TEXTE FOURNI ::

----------------

J'ai un 5500/275 (Black Edition), en système 9.1 qui fonctionne très bien #1
Il a une carte G3/400, mais même avec le proc d'origine (603e/275) ça fonctionne bien.
Avec un CD générique d'installation du 9.1, tout le nécessaire sera installé.


----------



## Invité (12 Février 2019)

gpbonneau a dit:


> J'ai un 5500/275 (Black Edition), en système 9.1 qui fonctionne très bien #1
> Il a une carte G3/400, mais même avec le proc d'origine (603e/275) ça fonctionne bien.
> Avec un CD générique d'installation du 9.1, tout le nécessaire sera installé.



Bah, moi aussi il me reste mon fidèle StarMax 3000/200 avec sa carte G3@400MHz et 160Mo de Ram qui tourne comme une horloge sur OS9 que ce soit avec ou sans la carte !
(enfin quand je dis "tourne comme une horloge" c'est assez hypocrite. Ca plante assez souvent quand on a des tonnes d'extensions comme moi)


----------



## Big Ben (13 Février 2019)

Je compte bien lui mettre un 9.1! Et si possible une carte G3, 500MHz si possible histoire de me la péter 
Je ne savais pas que le CD générique de 9.1 réinstallait les outils spécifiques de ces machines. J'ai hâte de tester dès que j'aurais le temps.


----------



## Invité (13 Février 2019)

Pour la carte Sonnet, il faut quand même une extension particulière. L'OS ne suffit pas…


----------



## Big Ben (13 Février 2019)

En effet, mon père en avait installé une sur un 6400. C’était pas fulgurant à cause des limitations du bus, ram et disque mais ça permettait de faire tourner les softs un peu gourmand. Par contre le démarrage était d’une lenteur avec la blinde d’extensions.

J’ai encore le cd d’installation mais il doit y avoir des drivers plus à jour je suppose.


----------



## Invité (13 Février 2019)

----------------

DOCUMENTS SOURCES ::
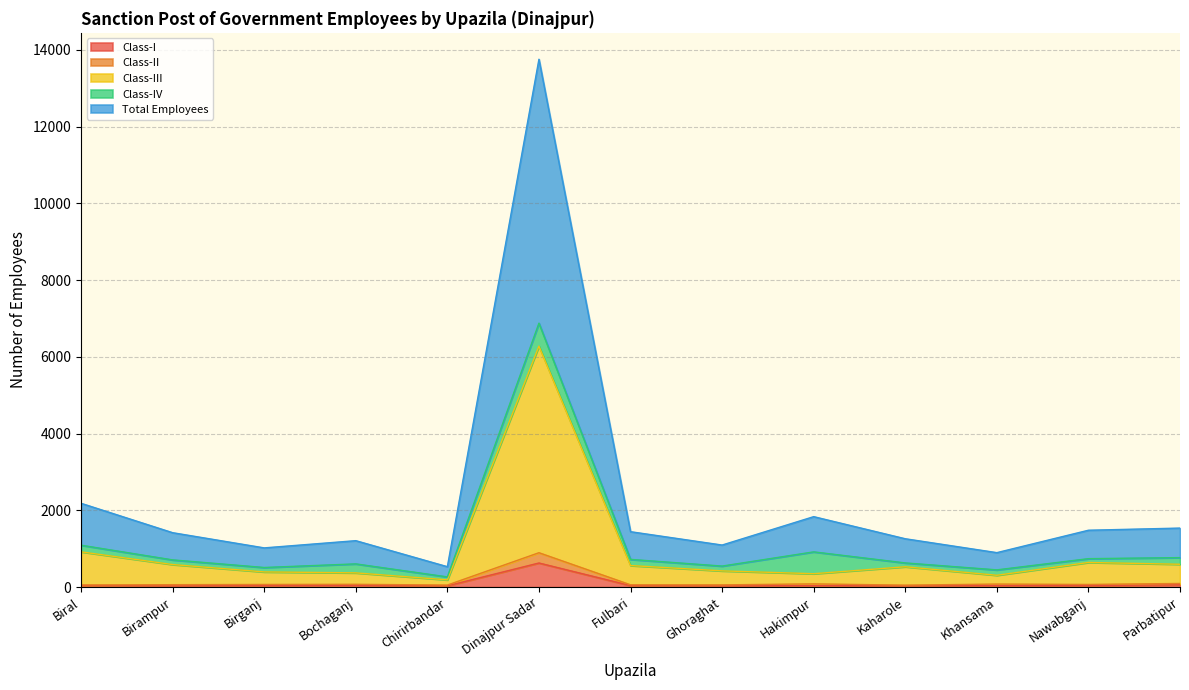

What is the highest value of the Class-I series?

628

----------------

EXERCICES ::
1 - Les affirmations (a), (b) et (c) concordent-elles avec la discussion sur les anciens Macintosh ? Répondez par oui ou par non en citant les mots décisifs du texte.
(a) Le StarMax 3000/200 dispose de 160 Mo de RAM.
(b) Pour la carte Sonnet, le système d'exploitation suffit à lui seul.
(c) Sur le 6400, le démarrage était rapide.
2 - Poursuivez la discussion sur les anciens Macintosh à partir de l'endroit où elle s'arrête.
La liste n'a aucun rapport avec la discussion sur les anciens Macintosh.

CORRIGÉS ::
1 -
(a) Oui : « 160Mo de Ram ».
(b) Non : « L'OS ne suffit pas… ».
(c) Non : « le démarrage était d’une lenteur avec la blinde d’extensions ».

2 -
Big Ben a dit:


> En effet, mon père en avait installé une sur un 6400. C’était pas fulgurant à cause des limitations du bus, ram et disque mais ça permettait de faire tourner les softs un peu gourmand. Par contre le démarrage était d’une lenteur avec la blinde d’extensions.
> 
> J’ai encore le cd d’installation mais il doit y avoir des drivers plus à jour je suppose.


Ah, ça pourrait être intéressant, mais je ne crois pas…


----------



## gpbonneau (13 Février 2019)

Big Ben a dit:


> En effet, mon père en avait installé une sur un 6400. C’était pas fulgurant à cause des limitations du bus, ram et disque mais ça permettait de faire tourner les softs un peu gourmand. Par contre le démarrage était d’une lenteur avec la blinde d’extensions.
> 
> J’ai encore le cd d’installation mais il doit y avoir des drivers plus à jour je suppose.



Le 6400 (comme le 4400) à un bus à 40Mhz contre 50Mhz pour le 5500. Pour une carte accélératrice G3, c'est pas négligeable ;-) 



Big Ben a dit:


> Je compte bien lui mettre un 9.1! Et si possible une carte G3, 500MHz si possible histoire de me la péter
> Je ne savais pas que le CD générique de 9.1 réinstallait les outils spécifiques de ces machines. J'ai hâte de tester dès que j'aurais le temps.



Dans le 5500, tu met une CF à la place du disque dur, ça booste #1
Et tu le mets au max en RAM, celle du 5500 (EDO 5V) est bien plus facile à trouver que celle du 4400 (EDO 3.3V).


----------



## Invité (20 Mars 2019)

A donner 3,5kg de jeux 

Je préfère donner tout d'un coup, donc pas la peine de demander un seul truc.

StarCaft original
StarCaft Battle Chest (avec les additions)
StarCaft Wings of Liberty + le bouquin
Spaceship Warlock
Duke Nukem 3D
Diablo
WipE'Out
Doom3
Fallout2
Unreal Tournement 2004 + bouquin
World of Warcraft

Avec toutes les boites ou boitiers originaux






Prévoir à peu près 10€ pour l'envoi avec Mondial Relay

Un message sur le post et un MP bien sûr…


----------



## Big Ben (20 Mars 2019)

Bonjour,

Je suis très intéressé par les deux coffrets starcraft 1, diablo et fallout 2!

Par contre j’ai toujours pas les droits pour envoyer des MP :’(


----------



## Invité (20 Mars 2019)

Big Ben a dit:


> Bonjour,
> 
> Je suis très intéressé par les deux coffrets starcraft 1, diablo et fallout 2!
> 
> Par contre j’ai toujours pas les droits pour envoyer des MP :’(



Pas grave pour le MP
J'avais précisé :



> Je préfère donner tout d'un coup, donc pas la peine de demander un seul truc.


----------



## Big Ben (20 Mars 2019)

My bad, je me suis laissé distraire. Tant pis.


----------



## Invité (20 Mars 2019)

Big Ben a dit:


> My bad, je me suis laissé distraire. Tant pis.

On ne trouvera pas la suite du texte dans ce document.